- [Task goal] Beginning with the line that contains "3: (238, 217, 8.03)", write out each remaining line of the records below exactly. Do not copy any picture.

Records excerpted from a collection
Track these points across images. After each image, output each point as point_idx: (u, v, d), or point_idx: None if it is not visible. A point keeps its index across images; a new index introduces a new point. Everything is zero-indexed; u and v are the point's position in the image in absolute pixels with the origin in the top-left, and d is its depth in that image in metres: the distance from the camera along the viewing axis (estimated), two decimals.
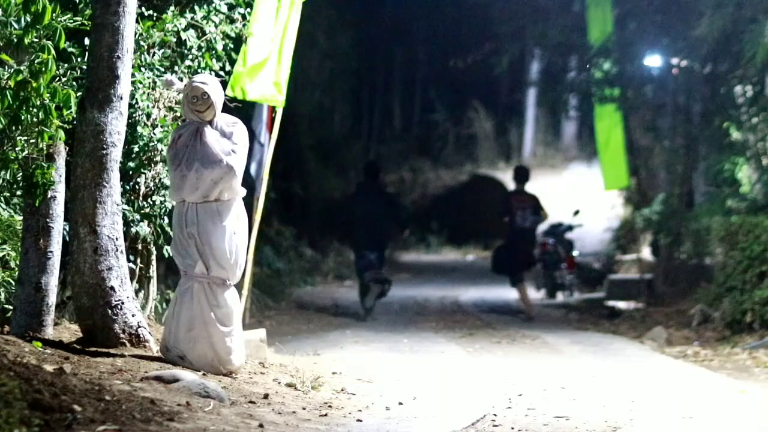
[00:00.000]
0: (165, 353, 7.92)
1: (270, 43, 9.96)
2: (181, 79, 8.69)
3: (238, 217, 8.03)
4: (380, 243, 16.07)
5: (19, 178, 7.83)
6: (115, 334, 7.88)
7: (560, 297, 19.96)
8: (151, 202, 9.12)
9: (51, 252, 7.96)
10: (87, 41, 8.09)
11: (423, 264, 27.16)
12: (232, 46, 9.56)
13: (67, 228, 8.06)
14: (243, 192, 8.07)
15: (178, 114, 9.15)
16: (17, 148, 7.71)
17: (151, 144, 8.98)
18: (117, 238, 7.92)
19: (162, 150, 8.99)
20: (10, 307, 8.19)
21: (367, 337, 13.48)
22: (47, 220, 7.94)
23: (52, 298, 8.01)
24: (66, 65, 8.33)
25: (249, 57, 9.84)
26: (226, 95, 9.57)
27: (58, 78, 8.12)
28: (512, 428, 7.30)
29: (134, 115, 8.87)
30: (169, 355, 7.89)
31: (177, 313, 7.93)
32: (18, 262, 8.16)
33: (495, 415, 7.77)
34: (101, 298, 7.85)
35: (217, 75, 9.43)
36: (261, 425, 6.44)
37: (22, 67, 7.50)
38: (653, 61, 19.22)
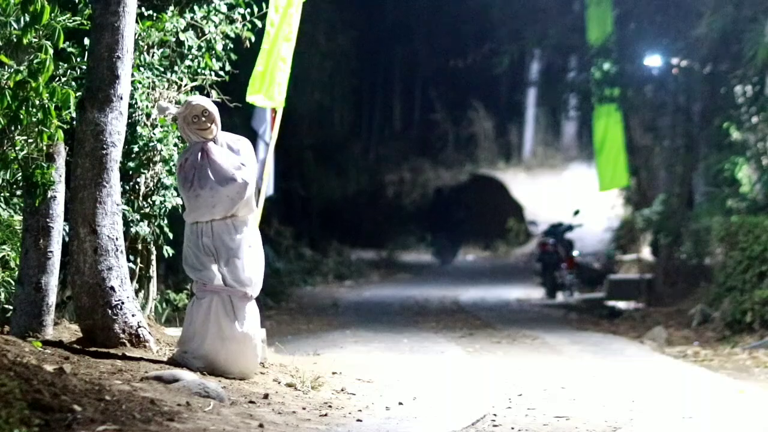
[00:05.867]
0: (180, 361, 7.80)
1: (269, 44, 9.93)
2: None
3: (252, 231, 8.01)
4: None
5: (19, 178, 7.82)
6: (115, 334, 7.88)
7: (560, 297, 19.96)
8: (151, 202, 9.12)
9: (51, 252, 7.96)
10: (87, 41, 8.09)
11: (423, 263, 27.15)
12: (232, 46, 9.55)
13: (67, 228, 8.05)
14: (257, 208, 8.02)
15: None
16: (17, 148, 7.70)
17: (151, 144, 8.97)
18: (117, 238, 7.91)
19: (162, 150, 8.98)
20: (10, 307, 8.19)
21: (367, 337, 13.47)
22: (47, 220, 7.93)
23: (52, 298, 8.00)
24: (65, 65, 8.32)
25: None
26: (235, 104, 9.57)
27: (57, 78, 8.11)
28: (512, 428, 7.30)
29: (134, 115, 8.85)
30: (186, 364, 7.76)
31: (193, 324, 7.84)
32: (18, 262, 8.16)
33: (495, 415, 7.77)
34: (101, 298, 7.84)
35: (217, 75, 9.43)
36: (261, 425, 6.43)
37: (21, 67, 7.49)
38: (653, 61, 19.21)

- [Answer for this exercise]
3: (238, 217, 8.03)
4: (380, 243, 16.07)
5: (19, 178, 7.83)
6: (115, 334, 7.88)
7: (560, 297, 19.96)
8: (151, 202, 9.12)
9: (51, 252, 7.96)
10: (87, 41, 8.09)
11: (423, 264, 27.16)
12: (232, 46, 9.56)
13: (67, 228, 8.06)
14: (243, 192, 8.07)
15: (178, 114, 9.15)
16: (17, 148, 7.71)
17: (151, 144, 8.98)
18: (117, 238, 7.92)
19: (162, 150, 8.99)
20: (10, 307, 8.19)
21: (367, 337, 13.48)
22: (47, 220, 7.94)
23: (52, 298, 8.01)
24: (66, 65, 8.33)
25: (249, 57, 9.84)
26: (226, 95, 9.57)
27: (58, 78, 8.12)
28: (512, 428, 7.30)
29: (134, 115, 8.87)
30: (169, 355, 7.89)
31: (177, 313, 7.93)
32: (18, 262, 8.16)
33: (495, 415, 7.77)
34: (101, 298, 7.85)
35: (217, 75, 9.43)
36: (261, 425, 6.44)
37: (22, 67, 7.50)
38: (653, 61, 19.22)
[00:05.867]
0: (180, 361, 7.80)
1: (269, 44, 9.93)
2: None
3: (252, 231, 8.01)
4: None
5: (19, 178, 7.82)
6: (115, 334, 7.88)
7: (560, 297, 19.96)
8: (151, 202, 9.12)
9: (51, 252, 7.96)
10: (87, 41, 8.09)
11: (423, 263, 27.15)
12: (232, 46, 9.55)
13: (67, 228, 8.05)
14: (257, 208, 8.02)
15: None
16: (17, 148, 7.70)
17: (151, 144, 8.97)
18: (117, 238, 7.91)
19: (162, 150, 8.98)
20: (10, 307, 8.19)
21: (367, 337, 13.47)
22: (47, 220, 7.93)
23: (52, 298, 8.00)
24: (65, 65, 8.32)
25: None
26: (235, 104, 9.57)
27: (57, 78, 8.11)
28: (512, 428, 7.30)
29: (134, 115, 8.85)
30: (186, 364, 7.76)
31: (193, 324, 7.84)
32: (18, 262, 8.16)
33: (495, 415, 7.77)
34: (101, 298, 7.84)
35: (217, 75, 9.43)
36: (261, 425, 6.43)
37: (21, 67, 7.49)
38: (653, 61, 19.21)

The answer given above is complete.